**What you should do**
Extract word for word every line of the entries from the line containing "order: Ericales" through the final line of the entries, both included.
--- START ---
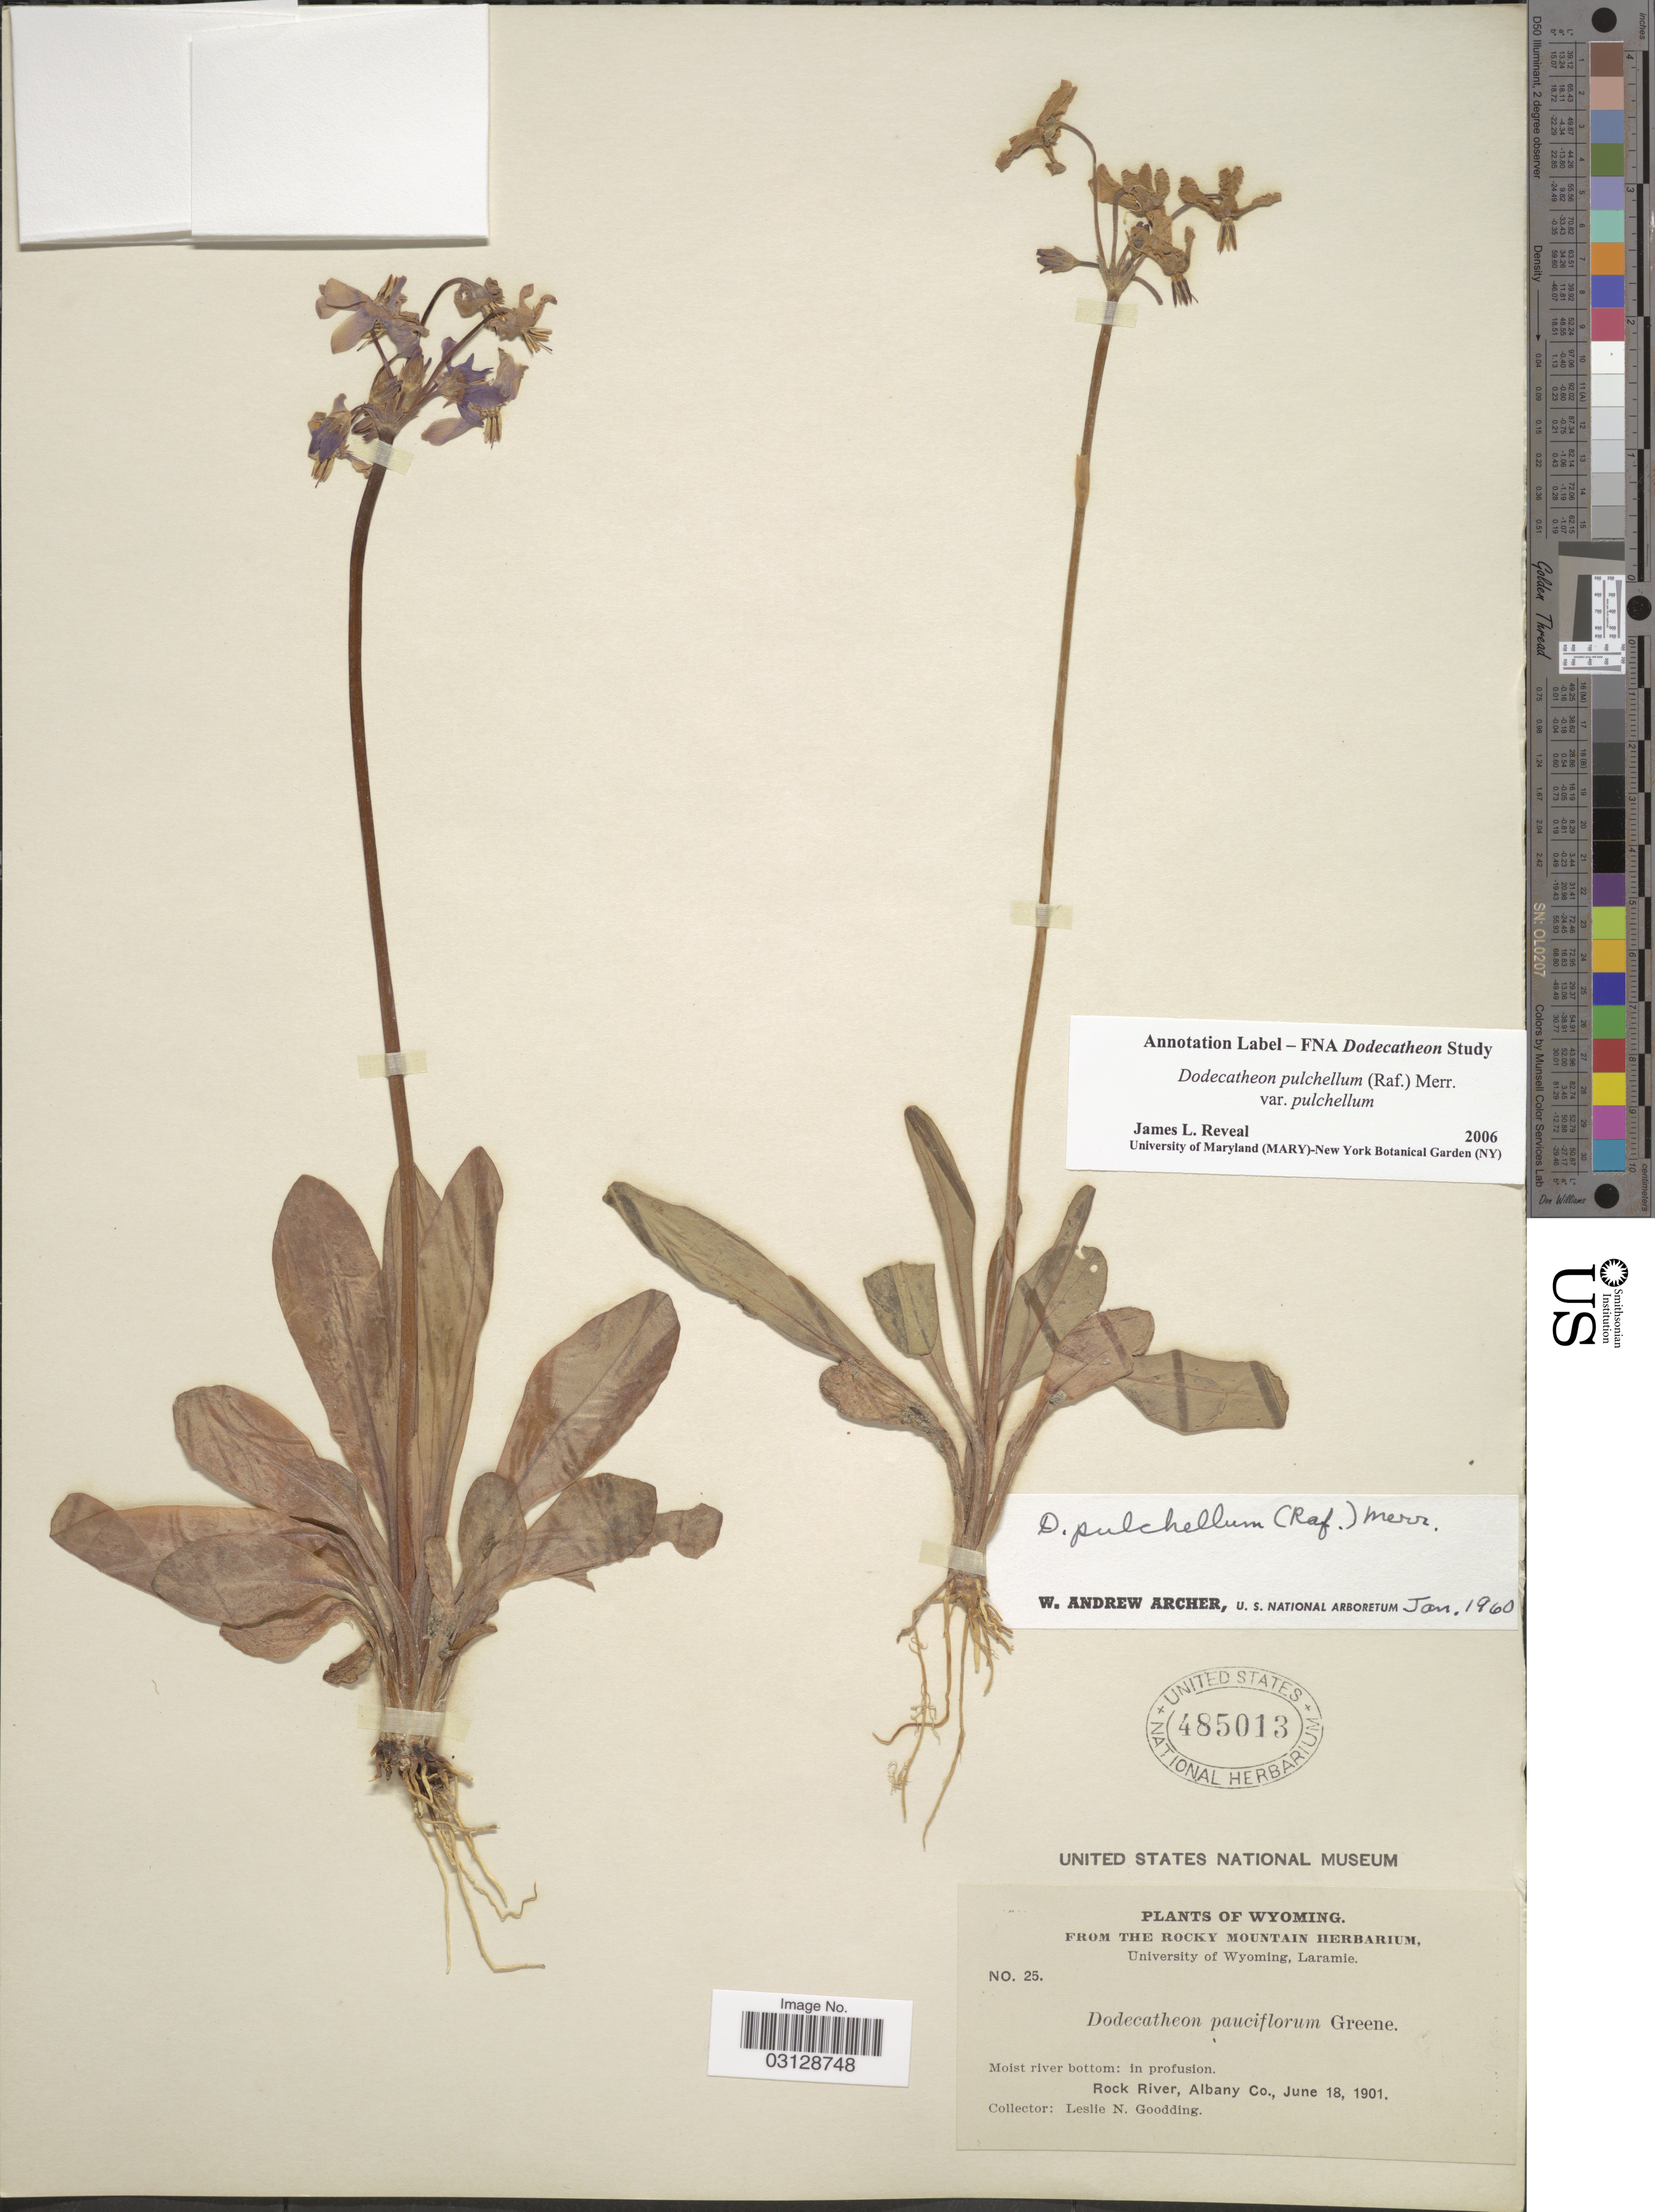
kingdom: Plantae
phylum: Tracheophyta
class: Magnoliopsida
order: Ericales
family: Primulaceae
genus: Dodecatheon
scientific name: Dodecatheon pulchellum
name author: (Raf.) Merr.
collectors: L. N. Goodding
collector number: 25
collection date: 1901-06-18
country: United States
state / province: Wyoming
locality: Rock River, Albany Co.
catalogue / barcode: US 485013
--- END ---
**Result of the exercise**
order: Ericales
family: Primulaceae
genus: Dodecatheon
scientific name: Dodecatheon pulchellum
name author: (Raf.) Merr.
collectors: L. N. Goodding
collector number: 25
collection date: 1901-06-18
country: United States
state / province: Wyoming
locality: Rock River, Albany Co.
catalogue / barcode: US 485013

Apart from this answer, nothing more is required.